Researcher
David Sinclair
Last updated Sun May 17 2026 00:00:00 GMT+0000 (Coordinated Universal Time)
Background
David Sinclair is Professor of Genetics at Harvard Medical School and co-director of the Paul F. Glenn Center for Biology of Aging Research. He trained in Australia and did postdoctoral work with Lenny Guarente at MIT on yeast sirtuin biology.
Lines of work
- Sirtuin biology: founding contributions to the sirtuin–ageing hypothesis; mechanisms by which sirtuins translate metabolic state into chromatin and metabolic regulation.
- NAD+ metabolism: characterisation of age-related NAD+ decline and the rationale for NAD precursor supplementation.
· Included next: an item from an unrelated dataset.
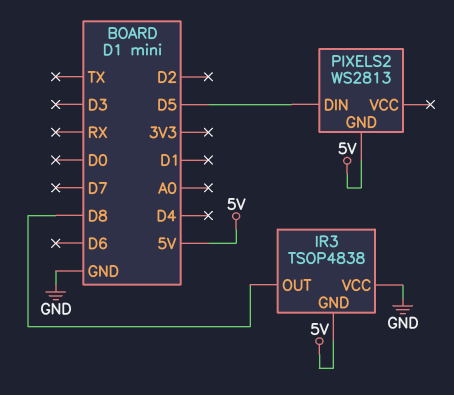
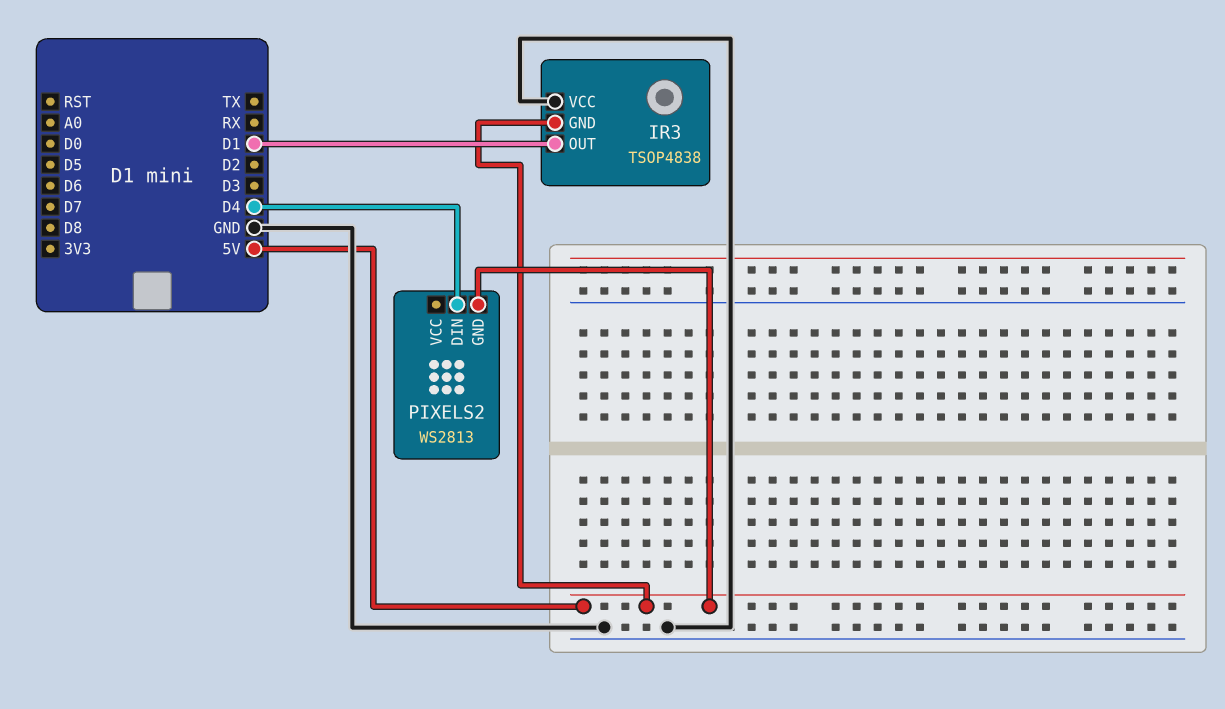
IR3 pin OUT: D8 -> D1
PIXELS2 pin DIN: D5 -> D4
- Resveratrol and other sirtuin-activating compounds (an area with unresolved mechanistic debate).
- Information theory of aging: framing aging as a loss of epigenetic information that can in principle be restored.
- Partial epigenetic reprogramming: using subsets of the Yamanaka factors (OSK) to restore vision in mouse models of glaucoma.
Public profile
Sinclair is one of the most publicly visible longevity researchers, authoring the popular book Lifespan (2019) and co-hosting a podcast. Some of his public claims have been criticised by other researchers as running ahead of the published evidence; readers should weigh primary literature carefully.
Affiliations / disclosures
Co-founder of multiple biotech companies including Sirtris, Life Biosciences, and others. Disclosure statements appear with his peer-reviewed publications.
Related entries
See also: Epigenetic alterations, NAD+ precursors, Stem cell exhaustion.
References
- Lu, Y. et al. Reprogramming to recover youthful epigenetic information and restore vision. Nature 588, 124–129 (2020).